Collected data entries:

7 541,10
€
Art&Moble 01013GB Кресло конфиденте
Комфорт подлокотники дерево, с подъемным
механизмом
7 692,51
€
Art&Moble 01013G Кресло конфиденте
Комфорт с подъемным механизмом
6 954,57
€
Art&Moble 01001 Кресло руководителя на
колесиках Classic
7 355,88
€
--
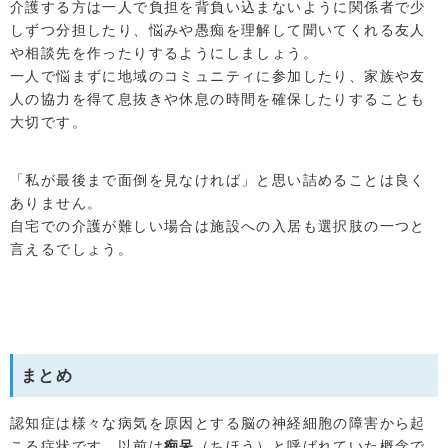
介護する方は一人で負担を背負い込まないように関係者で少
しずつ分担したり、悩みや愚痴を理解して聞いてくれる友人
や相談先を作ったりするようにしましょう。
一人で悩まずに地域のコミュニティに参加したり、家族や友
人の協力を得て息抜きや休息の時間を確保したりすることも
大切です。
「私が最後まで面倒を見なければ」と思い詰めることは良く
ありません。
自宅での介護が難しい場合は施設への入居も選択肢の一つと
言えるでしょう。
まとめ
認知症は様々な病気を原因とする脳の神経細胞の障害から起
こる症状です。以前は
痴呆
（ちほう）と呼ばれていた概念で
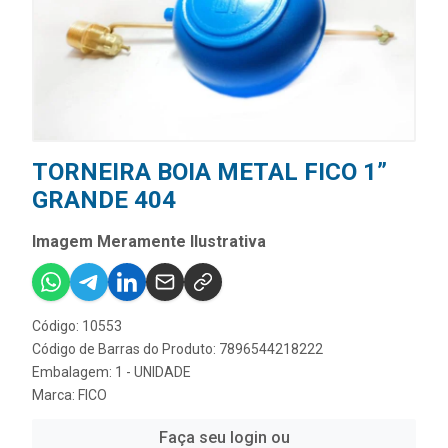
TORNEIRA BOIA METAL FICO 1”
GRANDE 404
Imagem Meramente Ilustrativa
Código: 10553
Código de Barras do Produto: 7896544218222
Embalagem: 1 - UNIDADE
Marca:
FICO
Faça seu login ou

* [TASK DETAILS]:
Respond with the exact lines above running from the one containing "一人で悩まずに地域のコミュニティに参加したり、家族や友" to the one containing "Faça seu login ou", both ends kept and no pictures included.

* [OUTPUT]:
一人で悩まずに地域のコミュニティに参加したり、家族や友
人の協力を得て息抜きや休息の時間を確保したりすることも
大切です。
「私が最後まで面倒を見なければ」と思い詰めることは良く
ありません。
自宅での介護が難しい場合は施設への入居も選択肢の一つと
言えるでしょう。
まとめ
認知症は様々な病気を原因とする脳の神経細胞の障害から起
こる症状です。以前は
痴呆
（ちほう）と呼ばれていた概念で
TORNEIRA BOIA METAL FICO 1”
GRANDE 404
Imagem Meramente Ilustrativa
Código: 10553
Código de Barras do Produto: 7896544218222
Embalagem: 1 - UNIDADE
Marca:
FICO
Faça seu login ou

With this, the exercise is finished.